1. La croissance économique se fait attendre

En 2015, la Belgique a affiché une croissance économique de 1,4% du PIB (le produit intérieur brut). C’est moins que les Pays-Bas (2%) et l’Allemagne (1,7%), mais plus que la France (1,1%). Cependant, on ne peut prendre la France pour modèle, parce que la croissance y est catastrophique. À titre d’illustration, les pays de la zone euro enregistrent une croissance moyenne de 1,6%. Nous sommes donc nettement en dessous de la moyenne. Pour le gouverneur de la Banque Nationale, Jan Smets, c’est probablement parce qu’on a économisé sur les dépenses publiques et la consommation qui a également été légèrement freinée par la modération salariale. Nous devons rattraper la croissance économique moyenne de la zone euro.

2. Le handicap salarial se réduit, mais…

Pendant des années, la Belgique a souffert d’un handicap salarial : comparé aux pays voisins, le travail coûtait trop cher. D’après le Conseil Central de l’Économie, en 2013 le salaire horaire en Belgique était de 4% plus élevé que la moyenne de nos pays voisins. Le gouverneur Smets affirme « qu’en 2016, le handicap salarial disparaîtra tout à fait. » Ici, il y a lieu de formuler une remarque importante : nos coûts salariaux sont moins élevés qu’aux Pays-Bas et en France, mais par rapport à l’Allemagne, on a toujours un gros handicap salarial. Si l’écart avec nos voisins de l’est se réduit, il est toujours de 5%. Il faudra veiller à ce que nos salaires n’augmentent pas plus rapidement que dans les pays voisins.

3. Le tax shift c’est bien, mais comment le payer?

Le gouvernement Michel a instauré le tax shift, un glissement des impôts sur le travail vers la consommation, la pollution et la fortune. Selon la Banque Nationale, cette opération contribuera à la croissance économique à partir de cette année et en 2019, elle devrait garantir une hausse de 1% du PIB. Et les conséquences sont positives pour le marché du travail aussi : cette année, le tax shift devrait rapporter 6100 emplois supplémentaires, en 2019, ce nombre devrait atteindre 38 600. Cependant, la Banque Nationale dénonce que le tax shift n’est « pas neutre au niveau budgétaire ». En d’autres termes, il faut de l’argent pour payer ce glissement de taxes. Il faut que le gouvernement y travaille, sinon le tax shift risque de peser sur les finances publiques, ce que nous ne pouvons pas nous permettre.

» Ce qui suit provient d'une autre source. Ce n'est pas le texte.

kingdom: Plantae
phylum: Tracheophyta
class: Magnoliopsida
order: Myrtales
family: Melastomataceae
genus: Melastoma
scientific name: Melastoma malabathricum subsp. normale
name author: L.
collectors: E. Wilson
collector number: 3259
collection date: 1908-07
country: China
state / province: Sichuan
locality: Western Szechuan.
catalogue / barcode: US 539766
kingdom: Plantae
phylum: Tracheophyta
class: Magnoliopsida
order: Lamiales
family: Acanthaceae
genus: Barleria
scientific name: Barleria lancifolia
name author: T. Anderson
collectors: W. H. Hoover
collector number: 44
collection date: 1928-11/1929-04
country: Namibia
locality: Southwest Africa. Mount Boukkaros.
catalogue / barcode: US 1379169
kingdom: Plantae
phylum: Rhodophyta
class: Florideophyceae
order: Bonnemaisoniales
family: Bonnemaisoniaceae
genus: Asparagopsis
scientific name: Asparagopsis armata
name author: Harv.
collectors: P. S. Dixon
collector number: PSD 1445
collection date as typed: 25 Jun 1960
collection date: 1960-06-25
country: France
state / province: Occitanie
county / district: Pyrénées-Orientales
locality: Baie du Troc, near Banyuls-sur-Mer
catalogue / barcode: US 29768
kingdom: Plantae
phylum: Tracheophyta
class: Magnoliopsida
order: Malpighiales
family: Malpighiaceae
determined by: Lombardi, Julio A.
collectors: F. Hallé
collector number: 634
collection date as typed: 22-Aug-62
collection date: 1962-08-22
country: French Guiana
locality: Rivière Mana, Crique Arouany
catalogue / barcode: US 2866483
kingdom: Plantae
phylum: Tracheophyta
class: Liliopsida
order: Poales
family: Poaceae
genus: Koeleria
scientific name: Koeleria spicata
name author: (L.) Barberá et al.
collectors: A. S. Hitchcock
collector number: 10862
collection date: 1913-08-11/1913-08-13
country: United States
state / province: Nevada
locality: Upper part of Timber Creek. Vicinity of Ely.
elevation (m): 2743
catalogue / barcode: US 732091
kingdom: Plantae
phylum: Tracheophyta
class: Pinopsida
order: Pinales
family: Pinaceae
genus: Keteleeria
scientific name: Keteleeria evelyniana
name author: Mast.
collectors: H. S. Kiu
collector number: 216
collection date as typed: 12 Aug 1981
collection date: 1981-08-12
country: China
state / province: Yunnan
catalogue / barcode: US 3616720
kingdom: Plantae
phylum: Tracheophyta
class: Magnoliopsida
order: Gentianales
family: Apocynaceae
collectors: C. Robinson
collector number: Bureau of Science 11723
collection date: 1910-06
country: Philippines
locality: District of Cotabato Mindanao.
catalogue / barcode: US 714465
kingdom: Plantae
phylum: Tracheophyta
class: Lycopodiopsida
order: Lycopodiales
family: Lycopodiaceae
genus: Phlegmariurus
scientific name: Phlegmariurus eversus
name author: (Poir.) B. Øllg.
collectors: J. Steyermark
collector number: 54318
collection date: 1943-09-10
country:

4. La réforme des pensions non terminée

Le gouvernement Michel avait fortement misé sur la réforme des pensions. À partir de 2025, l’âge de la pension légale s’élèvera à 66 ans et à partir de 2030, il sera de 67 ans. Les conditions de la retraite ont été durcies. Au niveau budgétaire, ce sont là les réformes principales, mais la Banque Nationale relève un manquement important : la réforme des retraites des fonctionnaires n’est pas encore en vue. Le gouvernement Michel avait pourtant annoncé une harmonisation des retraites des fonctionnaires sur le système privé. Sur ce point-là, le gouvernement est clairement en défaut.

5. La hausse du taux d’emploi se fait attendre

L’année passée, il y a eu 37 500 postes supplémentaires et c’est positif. Cependant, il ne faut pas oublier que le nombre de personnes actives en âge de travailler a baissé de 67,7% en 2007 à 67,2% en 2015. À titre de comparaison, la moyenne des 27 états membres de l’Union européenne s’élève à 69,9%. Nous sommes donc en dessous de la moyenne et nous sommes encore loin de l’objectif de 73,2% à atteindre en 2020. Ici, il y a encore beaucoup de pain sur la planche.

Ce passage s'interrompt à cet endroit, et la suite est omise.